Questions to answer >>
- 1) In the text on building WebRTC audio and video streams, rename "VideoCapturer" to "camera capturer" and write out again the part that opens with the words containing "Therefore, the flow" and closes with "of multimedia data.".
- 2) Translate this sentence from the WebRTC stream setup text into Spanish: "After the PeerConnection is created, the audio track and audio source will be created immediately."

Provided passage >>
==*==

In addition, DataChannel will be dynamically enabled as needed. The DataChannel channel is a very important data channel. Some manufacturers have used it as a signaling transmission channel. The reference code is as follows:

		if (dataChannelEnabled) {
      DataChannel.Init init = new DataChannel.Init();
      init.ordered = peerConnectionParameters.dataChannelParameters.ordered;
      init.negotiated = peerConnectionParameters.dataChannelParameters.negotiated;
      init.maxRetransmits = peerConnectionParameters.dataChannelParameters.maxRetransmits;
      init.maxRetransmitTimeMs = peerConnectionParameters.dataChannelParameters.maxRetransmitTimeMs;
      init.id = peerConnectionParameters.dataChannelParameters.id;
      init.protocol = peerConnectionParameters.dataChannelParameters.protocol;
      dataChannel = peerConnection.createDataChannel("ApprtcDemo data", init);
    }

Fourth, create audio and video streams

1. Create an audio stream

After the PeerConnection is created, the audio track and audio source will be created immediately. The creation of the audio track depends on the creation of the audio source, but the PeerConnection acts directly on the audio track, so the addTrack() method will be called to bind the corresponding audio track to the PeerConnection object. The reference code is as follows:

		audioSource = factory.createAudioSource(audioConstraints);
    localAudioTrack = factory.createAudioTrack(AUDIO_TRACK_ID, audioSource);
    localAudioTrack.setEnabled(enableAudio);

2. Create a video stream

After the PeerConnection is created, the video track and video source will be created immediately. The creation of the video track depends on the creation of the video source, but the PeerConnection acts directly on the video track, so the addTrack() method will be called to bind the corresponding video track to the PeerConnection object.

However, creating a video track and a video source is different from audio, because the video needs to meet the needs of local preview, and the initialization of the VideoCapturer object instance needs to bind the monitoring event of the video source, and then start to collect the local image data of the Android device camera. At the same time, the created video track will also bind the VideoSink object instance of the video by calling the addSink() method. The object instance is set by passing parameters when creating the PeerConnection object instance. The reference code is as follows:

		surfaceTextureHelper =
        SurfaceTextureHelper.create("CaptureThread", rootEglBase.getEglBaseContext());
    videoSource = factory.createVideoSource(capturer.isScreencast());
    capturer.initialize(surfaceTextureHelper, appContext, videoSource.getCapturerObserver());
    capturer.startCapture(videoWidth, videoHeight, videoFps);

    localVideoTrack = factory.createVideoTrack(VIDEO_TRACK_ID, videoSource);
    localVideoTrack.setEnabled(renderVideo);
    localVideoTrack.addSink(localRender);

 Therefore, the flow of the local camera video picture data is very clear. It is first collected by the VideoCapturer object instance, then flows to the video source, then flows to the video track, and finally flows to the PeerConnection object instance to complete the transmission of multimedia data.

==*==

Data segment >>
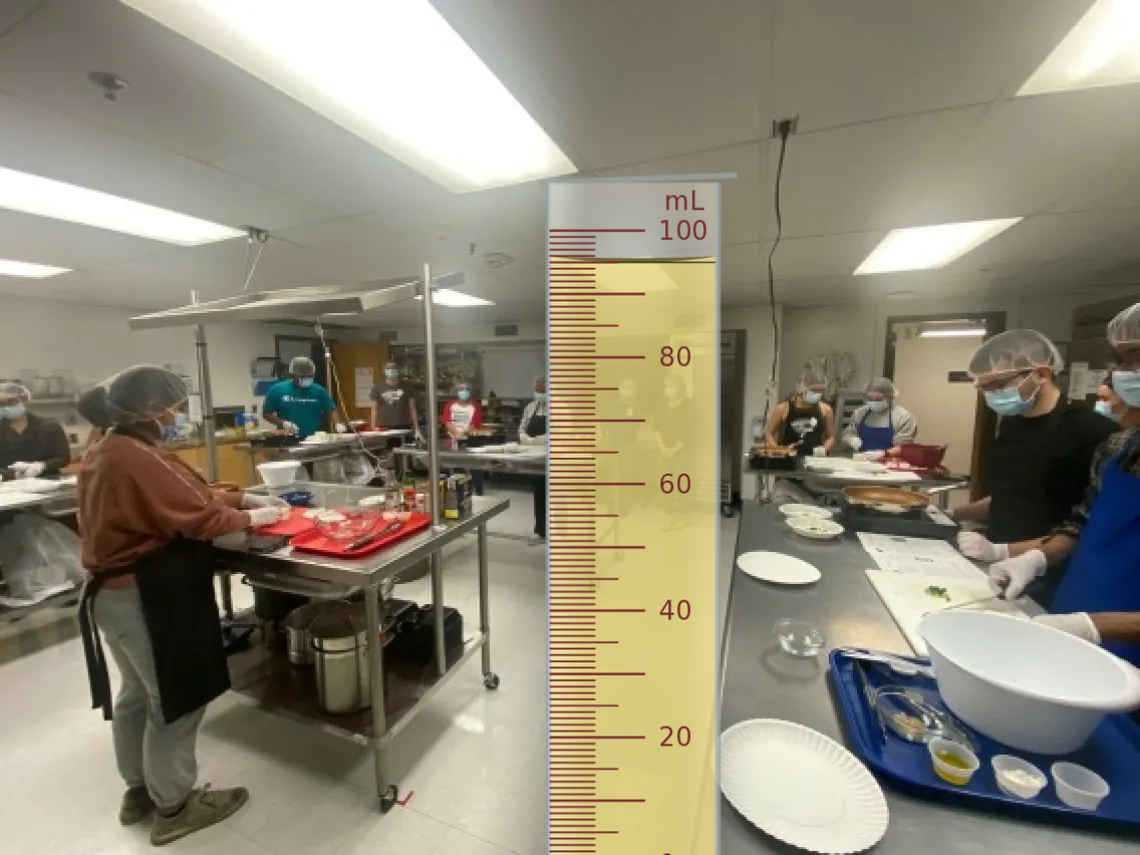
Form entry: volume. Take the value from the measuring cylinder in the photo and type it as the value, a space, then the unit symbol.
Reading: 95 mL
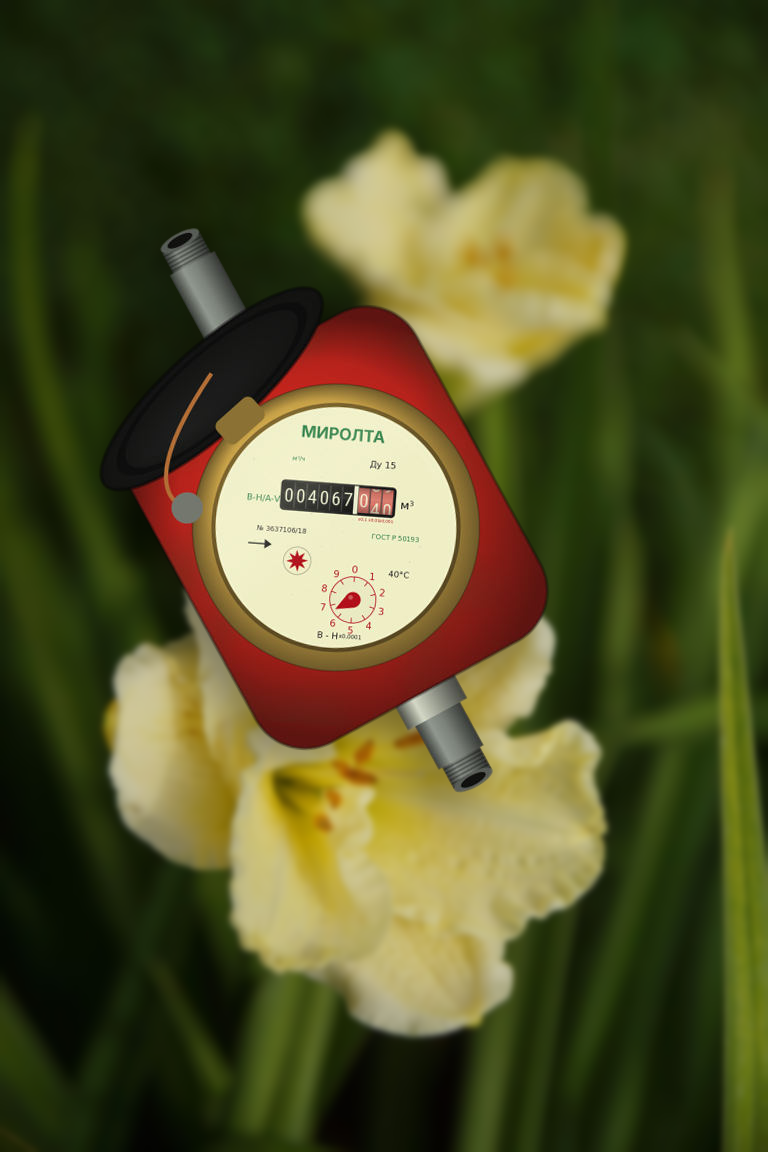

==*==

Problem solutions >>
- 1)
Therefore, the flow of the local camera video picture data is very clear. It is first collected by the camera capturer object instance, then flows to the video source, then flows to the video track, and finally flows to the PeerConnection object instance to complete the transmission of multimedia data.

- 2) Después de crear el PeerConnection, se crearán inmediatamente la pista de audio y la fuente de audio.